“Simultaneous Contrast” at Durden and Ray

July 1, 2017

July 29, 2017

1923 South Santa Fe Avenue, Los Angeles, CA 90021

Event Description

Durden and Ray presents Simultaneous Contrast in July. The exhibition, an exchange show with Chicago’s LVL3 gallery, features three Los Angeles artists and two Chicago artists in a show of abstract paintings that symbolize the current violent swings of thought across the country regarding America’s simultaneous utopia and dystopia.

Curated by Durden and Ray member Curtis Stage and Chicago’s Adam Scott (in collaboration with Vincent Uribe of LVL3) the show features artists Roberta Gentry (L.A.), Nano Rubio (L.A.), Zoe Nelson (Chicago), Adam Scott (Chicago) and Chris Trueman (L.A.).

“Each of the artists in this exhibition create work of extreme beauty that is then marred by a moment of true artistry, a moment that creates a simultaneous contrast between beauty and its opposite,” said curator Curtis Stage. “Although they each play with simultaneous contrast in its more traditional sense, it was this commitment to saying something even deeper through abstraction that drew me and Adam Scott to choose them for the show.”
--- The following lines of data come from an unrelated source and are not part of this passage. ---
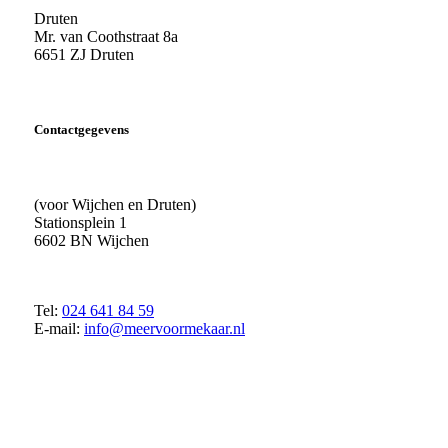
Druten
Mr. van Coothstraat 8a
6651 ZJ Druten
Contactgegevens
(voor Wijchen en Druten)
Stationsplein 1
6602 BN Wijchen
Tel:
024 641 84 59
E-mail:
info@meervoormekaar.nl
© 2018 MeerVoormekaar |
Privacyverklaring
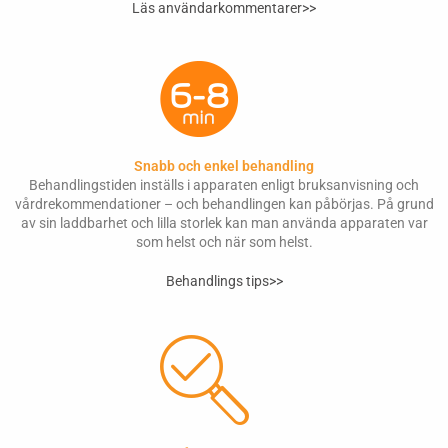
Läs användarkommentarer>>
Snabb och enkel behandling
Behandlingstiden inställs i apparaten enligt bruksanvisning och
vårdrekommendationer – och behandlingen kan påbörjas. På grund
av sin laddbarhet och lilla storlek kan man använda apparaten var
som helst och när som helst.
Behandlings tips>>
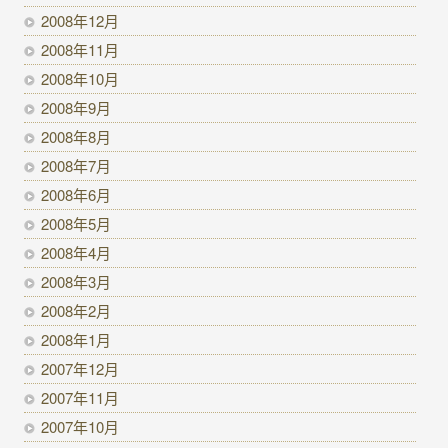
2008年12月
2008年11月
2008年10月
2008年9月
2008年8月
2008年7月
2008年6月
2008年5月
2008年4月
2008年3月
2008年2月
2008年1月
2007年12月
2007年11月
2007年10月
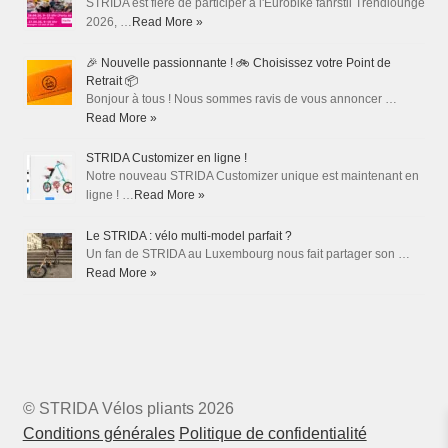
STRIDA est fière de participer à l'Eurobike fahrstil Trendlounge
2026, …
Read More »
🎉 Nouvelle passionnante ! 🚲 Choisissez votre Point de
Retrait 📦
Bonjour à tous ! Nous sommes ravis de vous annoncer …
Read More »
STRIDA Customizer en ligne !
Notre nouveau STRIDA Customizer unique est maintenant en
ligne ! …
Read More »
Le STRIDA : vélo multi-model parfait ?
Un fan de STRIDA au Luxembourg nous fait partager son …
Read More »
© STRIDA Vélos pliants 2026
Conditions générales
Politique de confidentialité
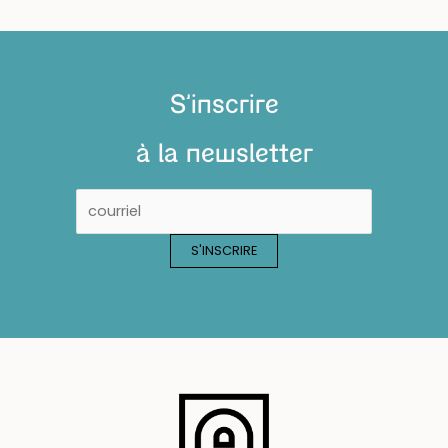
S'inscrire
à la newsletter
“In the case where the eye sees at the same time two contiguous colors, they will appear as dissimilar as possible, both in their optical composition [hue] and in the height of their tone [mixture with white or black].”

The Principles of Harmony and Contrast of Colors by Michel-Eugène Chevreul

Curator’s Statement:

So far, the 21st century seems to be marked by abrupt and simultaneous movement towards lofty ideas of utopia and its opposite shadow space, dystopia. The individual art works in this exhibition use modern abstract languages to explore simultaneously contrasting visual ideas.
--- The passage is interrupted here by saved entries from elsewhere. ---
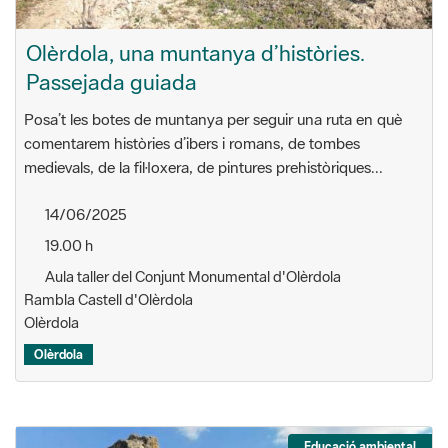
Olèrdola, una muntanya d’històries.
Passejada guiada
Posa’t les botes de muntanya per seguir una ruta en què
comentarem històries d’ibers i romans, de tombes
medievals, de la fil·loxera, de pintures prehistòriques...
14/06/2025
19.00 h
Aula taller del Conjunt Monumental d'Olèrdola
Rambla Castell d'Olèrdola
Olèrdola
Olèrdola
Educació ambiental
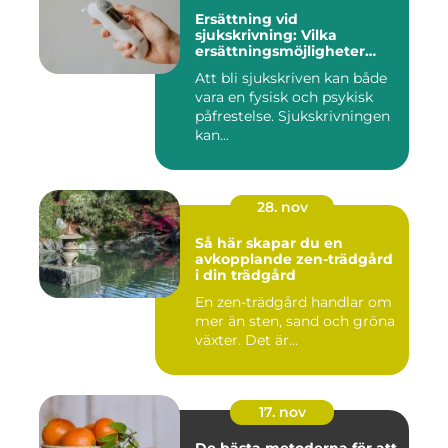
Ersättning vid
sjukskrivning: Vilka
ersättningsmöjligheter
finns det?
Att bli sjukskriven kan både
vara en fysisk och psykisk
påfrestelse. Sjukskrivningen
kan...
28. nov
Så här skapar du en
avkopplande zen-trädgård
i din trädgård
En zen-trädgård handlar om
mer än sten, sand och gröna
växter. Det är...
17. nov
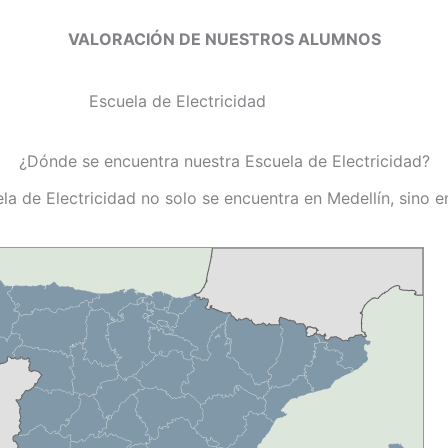
VALORACIÓN DE NUESTROS ALUMNOS
¿Dónde se encuentra nuestra Escuela de Electricidad?
la de Electricidad no solo se encuentra en Medellín, sino 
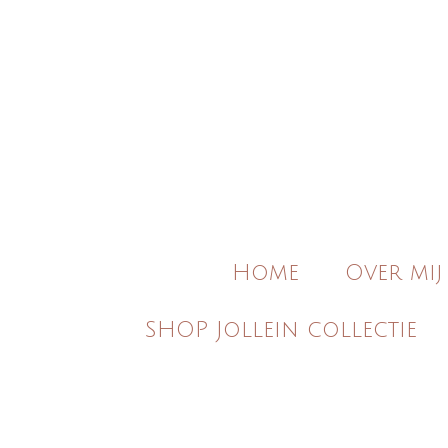
Ga
direct
naar
de
hoofdinhoud
Home
Over mij
SHOP Jollein collectie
The term “simultaneous contrast” was coined by Michel-Eugène Chevreul, a French chemist. The Impressionists adapted his pioneering work for the textile industry specifically to act as a conceptual armature for their perceptual painting practices.
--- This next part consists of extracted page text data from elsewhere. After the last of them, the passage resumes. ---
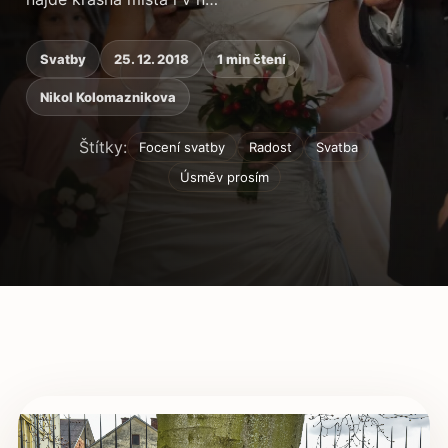
Svatby
25. 12. 2018
1 min čtení
Nikol Kolomaznikova
Štítky:
Focení svatby
Radost
Svatba
Úsměv prosím
Obsah článku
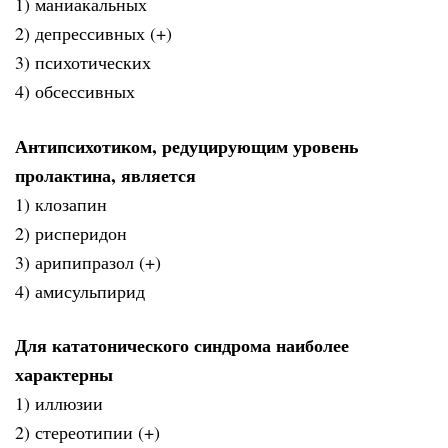
1) маниакальных
2) депрессивных (+)
3) психотических
4) обсессивных
Антипсихотиком, редуцирующим уровень
пролактина, является
1) клозапин
2) рисперидон
3) арипипразол (+)
4) амисульпирид
Для кататонического синдрома наиболее
характерны
1) иллюзии
2) стереотипии (+)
For this exhibition we push Chevreul’s ideas a step further by imagining the cultural notions of utopia and dystopia as states of mind that exist together. We cannot know one without the other.

Painting has always attempted to record the velocity of culture’s movement from notions of utopia to our obsession with narratives of dystopia. The paintings in this exhibition use abstract tactics to tease out simultaneous vibrations of mind, gestures and cultural trajectories.

Opening reception: 4-7 p.m. Saturday, July 1, 2017

Open late to coincide with opening reception at CB1: 4-7 p.m. Saturday July 22.